One of the first things I did was to download Intel's latest firmware update and the Intel SSD Toolbox - a link to which is helpfully provided in the accompanying installation booklet. The firmware comes in the shape of an ISO image, ready to burn to CD-R with whatever software you have (Windows 7 has this built in). You then reboot, having arranged to boot from the CD, which runs the firmware update under DOS. That done, you can restart the system and try out the Intel SSD Toolbox, which lets you print out a mass of detailed information about the drive - far more than you want to know, unless you need to fix a fault - run quick or in-depth tests, do a SMART health check, or schedule the Intel SSD Optimizer software to run (once a week is recommended). The Optimizer is necessary to keep getting the best out of your SSD, as it rearranges the disk space to compensate for any blocks that become unusable through repeated writing. You can think of it as the equivalent of defragmentation, which should never be done on an SSD.

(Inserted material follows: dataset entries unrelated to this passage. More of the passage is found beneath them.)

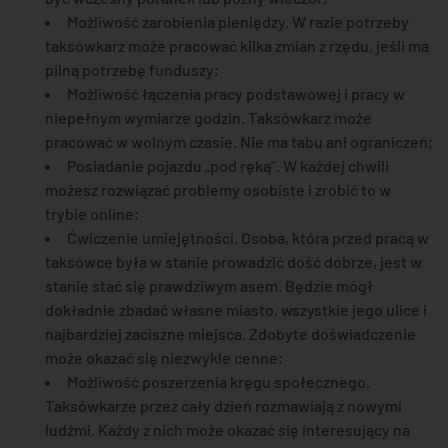
Możliwość zarobienia pieniędzy. W razie potrzeby
taksówkarz może pracować kilka zmian z rzędu, jeśli ma
pilną potrzebę funduszy;
Możliwość łączenia pracy podstawowej i pracy w
niepełnym wymiarze godzin. Taksówkarz może
pracować w wolnym czasie. Nie ma tabu ani ograniczeń;
Posiadanie pojazdu „pod ręką”. W każdej chwili
możesz rozwiązać problemy osobiste i zrobić to w
trybie online;
Ćwiczenie umiejętności. Osoba, która przed pracą w
taksówce była w stanie prowadzić dość dobrze, jest w
stanie stać się prawdziwym asem. Będzie mógł
dokładnie zbadać własne miasto, wszystkie jego ulice i
najbardziej zaciszne miejsca. Zdobyte doświadczenie
może okazać się niezwykle cenne;
Możliwość poszerzenia kręgu społecznego.
Taksówkarze przez cały dzień rozmawiają z nowymi
ludźmi. Każdy z nich może okazać się interesujący na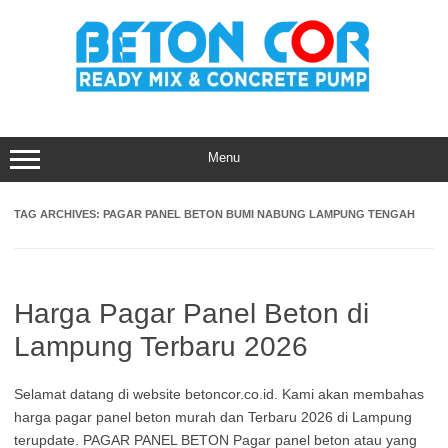
Skip
to
content
Menu
TAG ARCHIVES:
PAGAR PANEL BETON BUMI NABUNG LAMPUNG TENGAH
Harga Pagar Panel Beton di
Lampung Terbaru 2026
Selamat datang di website betoncor.co.id. Kami akan membahas
harga pagar panel beton murah dan Terbaru 2026 di Lampung
terupdate. PAGAR PANEL BETON Pagar panel beton atau yang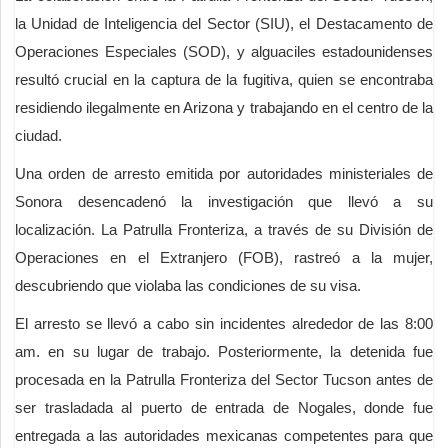
la Unidad de Inteligencia del Sector (SIU), el Destacamento de
Operaciones Especiales (SOD), y alguaciles estadounidenses
resultó crucial en la captura de la fugitiva, quien se encontraba
residiendo ilegalmente en Arizona y trabajando en el centro de la
ciudad.
Una orden de arresto emitida por autoridades ministeriales de
Sonora desencadenó la investigación que llevó a su
localización. La Patrulla Fronteriza, a través de su División de
Operaciones en el Extranjero (FOB), rastreó a la mujer,
descubriendo que violaba las condiciones de su visa.
El arresto se llevó a cabo sin incidentes alrededor de las 8:00
am. en su lugar de trabajo. Posteriormente, la detenida fue
procesada en la Patrulla Fronteriza del Sector Tucson antes de
ser trasladada al puerto de entrada de Nogales, donde fue
entregada a las autoridades mexicanas competentes para que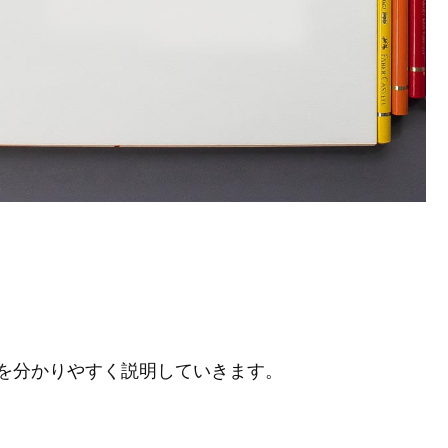
を分かりやすく説明していきます。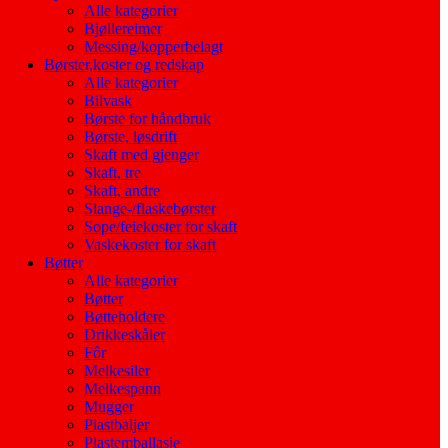
Alle kategorier
Bjøllereimer
Messing/kopperbelagt
Børster,koster og redskap
Alle kategorier
Bilvask
Børste for håndbruk
Børste, løsdrift
Skaft med gjenger
Skaft, tre
Skaft, andre
Slange-/flaskebørster
Sope/feiekoster for skaft
Vaskekoster for skaft
Bøtter
Alle kategorier
Bøtter
Bøtteholdere
Drikkeskåler
Fôr
Melkesiler
Melkespann
Mugger
Plastbaljer
Plastemballasje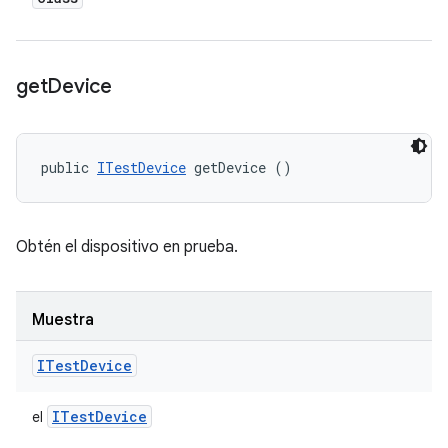
get
Device
public 
ITestDevice
 getDevice ()
Obtén el dispositivo en prueba.
Muestra
ITest
Device
ITest
Device
el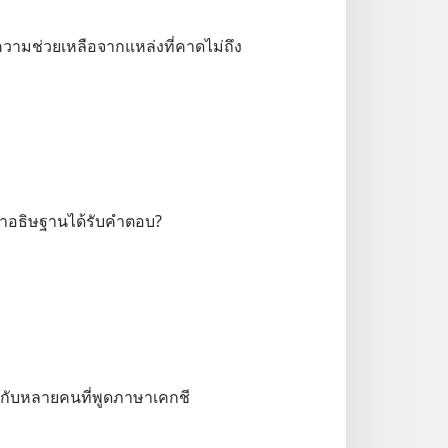
วามช่วยเหลือจากแหล่งที่คาดไม่ถึง
าคำอธิษฐานได้รับคำตอบ?
กับหลายคนที่พูดภาษาเคกชี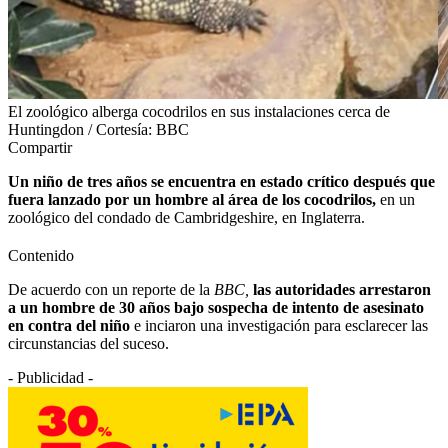
El zoológico alberga cocodrilos en sus instalaciones cerca de
Huntingdon / Cortesía: BBC
Compartir
Un niño de tres años se encuentra en estado crítico después que
fuera lanzado por un hombre al área de los cocodrilos,
en un
zoológico del condado de Cambridgeshire, en Inglaterra.
Contenido
De acuerdo con un reporte de la
BBC,
las autoridades arrestaron
a un hombre de 30 años bajo sospecha de intento de asesinato
en contra del niño
e inciaron una investigación para esclarecer las
circunstancias del suceso.
- Publicidad -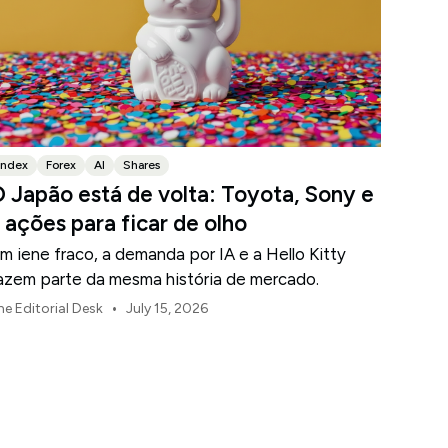
Index
Forex
AI
Shares
 Japão está de volta: Toyota, Sony e
 ações para ficar de olho
m iene fraco, a demanda por IA e a Hello Kitty
azem parte da mesma história de mercado.
•
he Editorial Desk
July 15, 2026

When I first received my PC last year, it performed atrociously - which disappointed me, as I had specified a fast machine with an Intel Core i7 and 6GB of fast RAM. However, it often paused or even hung, and occasionally crashed - not at all what I had hoped for. It turned out this was due to a combination of two serious problems: Windows Vista and the OCZ Solid SSD I was using as partition C:. Vista is notorious for poor user responsiveness, and doesn't handle SSDs all that well either; while the OCZ Solid was a "budget" SSD whose controller got a name for "stuttering" especially when writing to disk. When I upgraded to Windows 7 even the OCZ Solid started to work better, but my Windows Performance Index remained at 5.9 - that being the rating the OCZ Solid got. After fitting the Intel X25-M I ran the Windows Performance Index again and this time the SSD rating was a more satisfactory 7.4.

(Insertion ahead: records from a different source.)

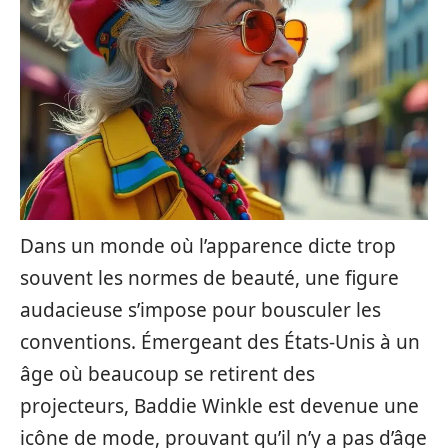
Dans un monde où l’apparence dicte trop
souvent les normes de beauté, une figure
audacieuse s’impose pour bousculer les
conventions. Émergeant des États-Unis à un
âge où beaucoup se retirent des
projecteurs, Baddie Winkle est devenue une
icône de mode, prouvant qu’il n’y a pas d’âge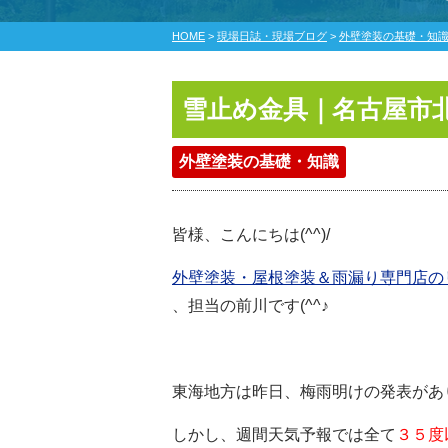
HOME
>
現場日誌・現場ブログ
>
外壁塗装の基礎・知
雪止め金具｜名古屋市
外壁塗装の基礎・知識
皆様、こんにちは(^^)/
外壁塗装・屋根塗装＆雨漏り専門店の
、担当の前川です(^^♪
東海地方は昨日、梅雨明けの発表がありま
しかし、週間天気予報では全て
３５度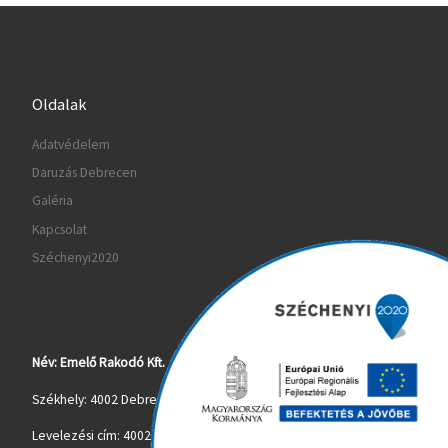
Oldalak
Adatvédelem
Daruzás Debrecen
Galéria
Kapcsolat
Széchenyi2020
Név: Emelő Rakodó Kft.
Székhely: 4002 Debrecen, Kárpáti Károly utca 29.
Levelezési cím: 4002 Debrecen, Kárpáti Károly utca 29.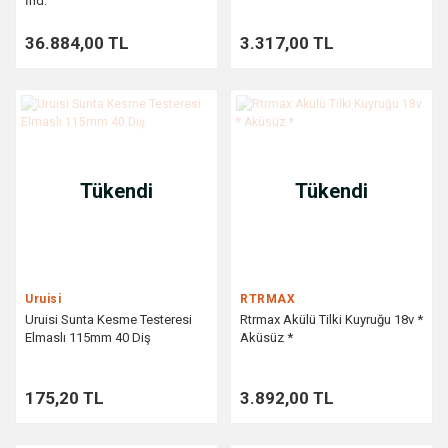
İnd.
36.884,00 TL
3.317,00 TL
Tükendi
Tükendi
Uruisi
RTRMAX
Uruisi Sunta Kesme Testeresi
Rtrmax Akülü Tilki Kuyruğu 18v *
Elmaslı 115mm 40 Diş
Aküsüz *
175,20 TL
3.892,00 TL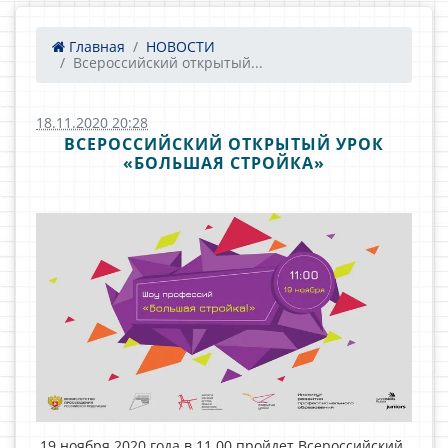
Главная
НОВОСТИ
Всероссийский открытый...
18.11.2020 20:28
ВСЕРОССИЙСКИЙ ОТКРЫТЫЙ УРОК
«БОЛЬШАЯ СТРОЙКА»
19 ноября 2020 года в 11.00 пройдет Всероссийский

Probably the main differences you will notice, if you replace a conventional HDD with the X25-M as system disk, will be faster booting and shutdown, and faster process activation. Applications that used to take a while to get out of bed and get dressed seem to leap onto the screen - which gives you a nice feel of responsiveness. The key is that the SSD doesn't have any mechanical latency - no rotational delay, no heads to move in and out - so all operations take more or less the same time. That's why there is no point running a defragmenter - indeed, that's a bad idea as it can worsen performance.

You can't really justify the cost of an SSD like the X25-M on the grounds of the performance improvement you get, unless the disk is doing a great deal of read-intensive work. On a personal desktop PC, it's just a really "nice to have" cherry on the top, that makes your machine that much more responsive. On a laptop, of course, there is the consideration that if you carry it around and happen to drop it, your data is safe - unlike a conventional HDD which might be damaged by mechanical impact. And the lower power consumption is useful, too.